| name | review |
| description | Review code for potential issues and improvements. Use when asked to review specific files, functions, or code sections. |
| allowed-tools | Bash, Read, Glob, Grep, Edit, Write, WebSearch |
Code Review
Documented in depth: Most AI code reviews are noise. Here's how to fix that.
Review the mentioned code for potential issues and improvements.
Review critically — don't assume correctness. Question every design choice and flag anything that would fail a production code review. Assume any prior git state or file contents you gathered is stale, especially if the user re-runs this skill or asks you to re-read.
Before you start
Study the project's coding standards and design principles — e.g. CLAUDE.md, AGENTS.md, or design docs in the repo, if present.
Only report verified bugs — things that are actually wrong. Do NOT report:
- Style, organization, or naming preferences
- Speculative future risks ("if someone later removes this guard...")
- Feature requests or suggestions disguised as issues
- Things you haven't proven with concrete evidence from the codebase
- Anything a linter, typechecker, or compiler will catch — CI handles those
- Issues the code explicitly silences (
// eslint-disable, # noqa) — the author already made that call
- Real issues on lines the change does not touch — out of scope
For EVERY potential issue, you MUST complete these steps before reporting:
- Read the actual code (not just the diff) — follow the full call chain
- Search for all callers/usages to understand context
- Read any design docs or plans that explain the rationale
- Construct a concrete failing scenario — if you can't describe exactly how the bug manifests, it's not an issue
- Discard it if your research shows it's intentional or already handled
Use subagents along two axes: perspective and mode.
Perspectives (run in parallel, one subagent each):
- CLAUDE.md / design-principles compliance — audit the change against the project's written guidance
- Shallow bug scan — read just the diff and flag obvious logic errors, off-by-ones, missing awaits, etc.
- Historical context —
git blame and git log on the changed lines. Understand why the code is the way it is before suggesting it should be different. Check prior PR comments on the same files; past review consensus often still applies
- In-code constraints — read comments adjacent to the change. They often spell out invariants the diff alone doesn't reveal
Modes:
- Exploration: When more than three files need review, or the code is complex, launch Explore subagents (one per file/area) to gather findings
- Validation: Before reporting ANY issue, launch a subagent to verify it — have it trace the full call chain, search for guards/handlers you might have missed, and read the relevant design docs.

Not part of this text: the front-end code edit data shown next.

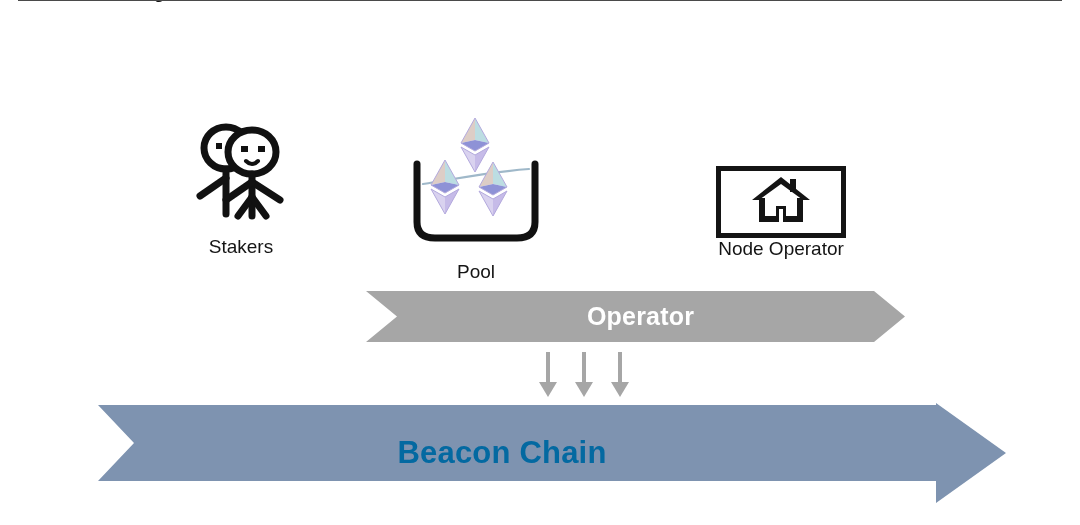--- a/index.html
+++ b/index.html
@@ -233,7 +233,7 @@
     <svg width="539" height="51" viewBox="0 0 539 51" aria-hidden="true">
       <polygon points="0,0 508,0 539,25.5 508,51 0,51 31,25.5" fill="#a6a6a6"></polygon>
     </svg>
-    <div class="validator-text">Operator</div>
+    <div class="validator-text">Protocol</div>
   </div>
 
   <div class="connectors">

If the subagent can't confirm the bug, discard the issue
- Iteration: After your initial analysis, launch a second round of subagents to dig deeper into the most promising findings — check edge cases, race conditions, and interaction effects between the changed files
If you find zero real issues after thorough research, say "No issues found." Do not pad the list.
What to look for
Correctness
- Logic or implementation errors
- If correct but surprising, suggest a clearer equivalent or a comment
- Don't trust docs or implementation as authoritative — if they disagree, flag it, consider what you think is correct (it may be neither!), and explain your reasoning
Code quality
- Violations of the project's design principles or coding standards
- Dead code (suggest deleting it)
- Comments that merely restate the function name (suggest removing)
Testing gaps
- Missing coverage for critical paths or edge cases
Response format
- Completely omit any issues that are irrelevant after research and analysis.
- Sort remaining issues by severity (Critical > High > Medium > Low).
Step 1 — write up every issue as text first. For each issue use a short ID (e.g. #A, #B) and include:
- Priority: Critical / High / Medium / Low
- Problem: What's wrong, why, and the concrete scenario where it fails
- Proof: The specific code path or test that demonstrates the bug
- Solution: A concrete fix
- Location: File and line reference
Step 2 — only after all issue blocks are written, use AskUserQuestion so the user can accept, veto, or comment on each one. The question text is just the ID (e.g. Accept #A?) — it is NOT a substitute for the write-up above. Never jump straight to AskUserQuestion without the text write-up; the user can't evaluate #A if they've never seen what #A is.
Edit, Write, and Bash are available so that, once the user accepts a finding, Claude can apply the fix and run tests to prove the bug and validate the fix in the same session. The proof-before-reporting discipline is what keeps this from turning into drive-by "improvements."
Adapting for your project
- Replace "the project's coding standards and design principles" with explicit paths (
CLAUDE.md, docs/DESIGN-PRINCIPLES.md, etc.).
- Add project-specific "what to look for" items (e.g. "new public APIs have rate limiting", "DB queries use parameterized inputs", "error messages don't leak internal paths").
- Tune the exclusion list if your team does want style or refactor feedback. The default is strict because noise is the bigger problem.